- Interactive map of St. Francisville, Missouri
- Coordinates: 40°26′59″N 91°34′19″W﻿ / ﻿40.44972°N 91.57194°W
- Country: United States
- State: Missouri
- County: Clark

Area
- • Total: 1.91 sq mi (4.95 km^{2})
- • Land: 1.86 sq mi (4.81 km^{2})
- • Water: 0.054 sq mi (0.14 km^{2})
- Elevation: 633 ft (193 m)

Population (2020)
- • Total: 137
- • Density: 73.7/sq mi (28.46/km^{2})
- ZIP code: 63472
- Area code: 660
- FIPS code: 29-64244
- GNIS feature ID: 2587112

= St. Francisville, Missouri =

Unincorporated community in Missouri, U.S.

St. Francisville or Saint Francisville is an unincorporated community and census-designated place in northeast Clark County, Missouri, United States. As of the 2020 census, its population was 137.

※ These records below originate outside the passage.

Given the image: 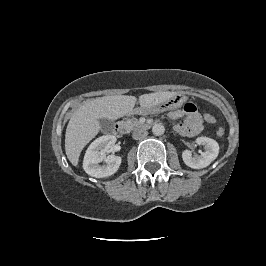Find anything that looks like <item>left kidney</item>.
Returning <instances> with one entry per match:
<instances>
[{
    "label": "left kidney",
    "instance_id": "5707ae66",
    "mask_svg": "<svg viewBox=\"0 0 266 266\" xmlns=\"http://www.w3.org/2000/svg\"><path fill=\"white\" fill-rule=\"evenodd\" d=\"M198 145L204 146L205 151L199 156H192L191 151L185 150L182 153L184 163L193 169H202L207 167L214 161L219 153V144L208 137H198L196 139Z\"/></svg>",
    "mask_w": 266,
    "mask_h": 266
}]
</instances>
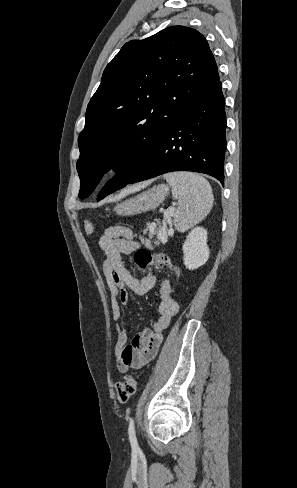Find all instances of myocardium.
<instances>
[{"instance_id":"f54148a6","label":"myocardium","mask_w":297,"mask_h":488,"mask_svg":"<svg viewBox=\"0 0 297 488\" xmlns=\"http://www.w3.org/2000/svg\"><path fill=\"white\" fill-rule=\"evenodd\" d=\"M128 160V155L126 152L118 150L112 153L107 162V168L110 173H116L121 168L123 165L127 162Z\"/></svg>"}]
</instances>
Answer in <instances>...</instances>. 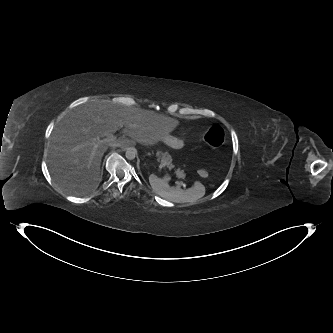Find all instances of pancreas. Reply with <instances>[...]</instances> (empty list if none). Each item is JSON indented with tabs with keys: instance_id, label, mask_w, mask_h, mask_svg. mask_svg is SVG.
<instances>
[{
	"instance_id": "obj_1",
	"label": "pancreas",
	"mask_w": 333,
	"mask_h": 333,
	"mask_svg": "<svg viewBox=\"0 0 333 333\" xmlns=\"http://www.w3.org/2000/svg\"><path fill=\"white\" fill-rule=\"evenodd\" d=\"M156 160L161 163L162 167L167 166L169 169L174 168V165L172 164V156L168 152L158 151ZM177 170L178 173L175 172L176 176L180 179H184L185 178L184 171L181 170L180 168Z\"/></svg>"
}]
</instances>
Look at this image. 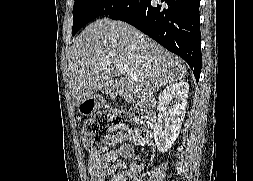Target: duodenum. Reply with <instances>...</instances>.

The community is on Missouri Route B four miles north of Wayland. The Des Moines River and the Missouri-Iowa border are one-half mile north of the community. It is the oldest settlement in Clark County, Missouri.

==Etymology==
St. Francisville was platted in 1833, by a man named Francis Church.

==Demographics==

Historical population
| Census | Pop. | Note | %± |
| 2020 | 137 |  | — |
U.S. Decennial Census

==Education==
It is in the Clark County R-1 School District. The district's comprehensive high school is Clark County High School.